Friday, May 24, 2013 | 2 a.m.
Having an emergency and going to the hospital might be less financially burdensome if the Legislature passes a constitutional amendment this year.
Assembly Speaker Marilyn Kirkpatrick, D-North Las Vegas, wants emergency room bills to be constitutionally capped, a move she says will save constituents from expensive hospital bills incurred when they’re taken to out-of-network hospital emergency rooms.
She said she’s trying to stop situations in which people have an accident, are involuntarily taken to an out-of-network hospital and end up with a massive bill that can put them in bankruptcy.
Assembly Joint Resolution 9 amends the constitution to establish these price caps at 200 percent of the federal Medicare reimbursement rate, but the resolution has no immediate practical consequence because it takes passage during two legislative sessions and majority approval at the ballot to amend the constitution.
But the resolution does have political consequences.
Legislators have unsuccessfully tried 10 times during the past dozen years to establish these health care price caps.
“We are having a hard time as a state dealing with this issue and our constituents are being hurt while we’re trying to figure out how to address it,” said Assemblywoman Maggie Carlton, D-Las Vegas.
During the last legislative session, Democrats passed a health care cost containment bill that Republicans opposed. Republican Gov. Brian Sandoval vetoed the bill. Democrats can now skirt the governor via a constitutional amendment.
Kirkpatrick’s resolution also would need approval in the 2015 legislative session and at the 2016 ballot, but legislators can use this populist measure as a 2014 election issue.

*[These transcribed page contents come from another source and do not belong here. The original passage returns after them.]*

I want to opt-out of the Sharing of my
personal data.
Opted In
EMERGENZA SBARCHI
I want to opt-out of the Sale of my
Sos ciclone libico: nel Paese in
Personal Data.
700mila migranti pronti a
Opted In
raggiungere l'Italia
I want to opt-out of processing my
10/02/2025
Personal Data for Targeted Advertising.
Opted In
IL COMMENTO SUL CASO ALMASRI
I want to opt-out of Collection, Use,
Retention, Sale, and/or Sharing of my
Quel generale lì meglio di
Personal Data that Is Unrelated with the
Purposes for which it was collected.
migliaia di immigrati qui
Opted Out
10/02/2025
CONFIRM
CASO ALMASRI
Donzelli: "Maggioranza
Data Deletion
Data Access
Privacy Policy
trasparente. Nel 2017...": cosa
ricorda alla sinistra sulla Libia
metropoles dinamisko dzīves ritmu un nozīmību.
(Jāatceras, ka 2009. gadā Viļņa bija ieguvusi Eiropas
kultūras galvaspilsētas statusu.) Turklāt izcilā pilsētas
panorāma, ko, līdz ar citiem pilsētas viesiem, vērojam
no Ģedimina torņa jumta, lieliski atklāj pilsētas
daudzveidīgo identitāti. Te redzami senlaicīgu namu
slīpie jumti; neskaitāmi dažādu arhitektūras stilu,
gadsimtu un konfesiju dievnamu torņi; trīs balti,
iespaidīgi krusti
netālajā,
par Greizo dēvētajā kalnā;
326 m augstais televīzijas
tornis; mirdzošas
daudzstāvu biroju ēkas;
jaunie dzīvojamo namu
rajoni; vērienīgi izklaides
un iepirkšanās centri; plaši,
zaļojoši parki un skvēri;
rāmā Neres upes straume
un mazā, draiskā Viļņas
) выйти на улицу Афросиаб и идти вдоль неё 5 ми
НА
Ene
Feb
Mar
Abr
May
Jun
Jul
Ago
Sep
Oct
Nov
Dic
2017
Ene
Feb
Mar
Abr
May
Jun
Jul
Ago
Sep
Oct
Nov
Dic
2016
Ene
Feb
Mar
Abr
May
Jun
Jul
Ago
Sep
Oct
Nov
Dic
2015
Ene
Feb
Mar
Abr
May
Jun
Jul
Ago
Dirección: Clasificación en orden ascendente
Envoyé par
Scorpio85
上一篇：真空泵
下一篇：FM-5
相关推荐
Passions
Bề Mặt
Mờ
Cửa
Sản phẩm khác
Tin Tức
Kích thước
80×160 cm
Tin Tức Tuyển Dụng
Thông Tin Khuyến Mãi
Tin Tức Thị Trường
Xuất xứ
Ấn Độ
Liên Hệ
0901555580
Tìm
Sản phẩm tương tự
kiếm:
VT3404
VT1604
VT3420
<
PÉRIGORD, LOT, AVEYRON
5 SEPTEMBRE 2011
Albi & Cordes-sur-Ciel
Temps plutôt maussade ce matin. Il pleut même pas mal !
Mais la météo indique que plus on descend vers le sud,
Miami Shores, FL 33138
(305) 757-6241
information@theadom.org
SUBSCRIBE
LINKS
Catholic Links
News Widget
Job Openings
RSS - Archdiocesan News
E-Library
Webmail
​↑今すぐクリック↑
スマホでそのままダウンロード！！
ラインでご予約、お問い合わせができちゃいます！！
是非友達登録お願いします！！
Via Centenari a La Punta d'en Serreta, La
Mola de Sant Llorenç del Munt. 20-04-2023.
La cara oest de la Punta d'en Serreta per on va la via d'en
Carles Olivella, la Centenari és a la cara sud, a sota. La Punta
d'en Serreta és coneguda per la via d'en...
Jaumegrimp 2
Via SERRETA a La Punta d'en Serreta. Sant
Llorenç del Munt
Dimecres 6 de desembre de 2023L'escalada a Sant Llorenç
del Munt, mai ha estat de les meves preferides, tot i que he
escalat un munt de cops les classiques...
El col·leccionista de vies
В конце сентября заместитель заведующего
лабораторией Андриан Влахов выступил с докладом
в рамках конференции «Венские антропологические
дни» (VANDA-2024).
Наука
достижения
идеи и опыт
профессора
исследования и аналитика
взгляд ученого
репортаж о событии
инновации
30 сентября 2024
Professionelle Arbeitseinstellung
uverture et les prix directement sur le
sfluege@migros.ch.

They can also pass the resolution this year and return in 2015 to wield it as a cudgel over the heads of hospitals and doctors groups that oppose the resolution. The threat of passing the resolution a second time could bring these groups to the table to compromise.
During a hearing Thursday, the bill received support from labor unions and large employers, which are seeking to have their insurance plans protected from some high costs when their members are taken to out-of-network providers.
Jeff Ellis of MGM Resorts said the constitutional amendment would protect MGM and its employees from high health care costs.
“Bill charges in this state really have no relation to what a contracted rate is or what a fair and equitable rate is,” he said.
Hospitals and doctors, however, argue that this is no time for the Legislature to meddle in a health care market already rife with uncertainty due to the implementation of Obamacare.
Federal law already says that nobody can be turned away from an emergency room.
But costs can vary widely depending on what hospital patients are brought to when they have an emergency.
Should a woman have a heart attack at a restaurant, she would be taken to the nearest hospital. She may or may not have insurance, and even if she does, that hospital might not have a contract with her insurance provider. So costs can quickly skyrocket.
Hospitals say this is really the fault of the insurance provider.
“The entity that has the power to contract in fact bears that risk of where that patient may be delivered,” said Jim Wadhams, lobbyist for the Nevada Hospital Association.
Bill Welch, also from the hospital association, said that Nevada has made the choice not to support many public hospitals, so the constitutional cap would have a chilling effect on the private sector’s ability to earn a profit.
“I think that that is a pretty clear message that would be communicated and would have significant impact on what hospital services would be provided going forward,” he said.
Legislators took no action on the proposal, but they have less than two weeks to pass the resolution.
The Legislature is scheduled to end June 3.
Democratic legislators said they’re hopeful that they’ll pass the health care cost cap on their 11th attempt.
“We keep having this conversation over and over and over,” said Sen. Debbie Smith, D-Reno. “There is no progress.”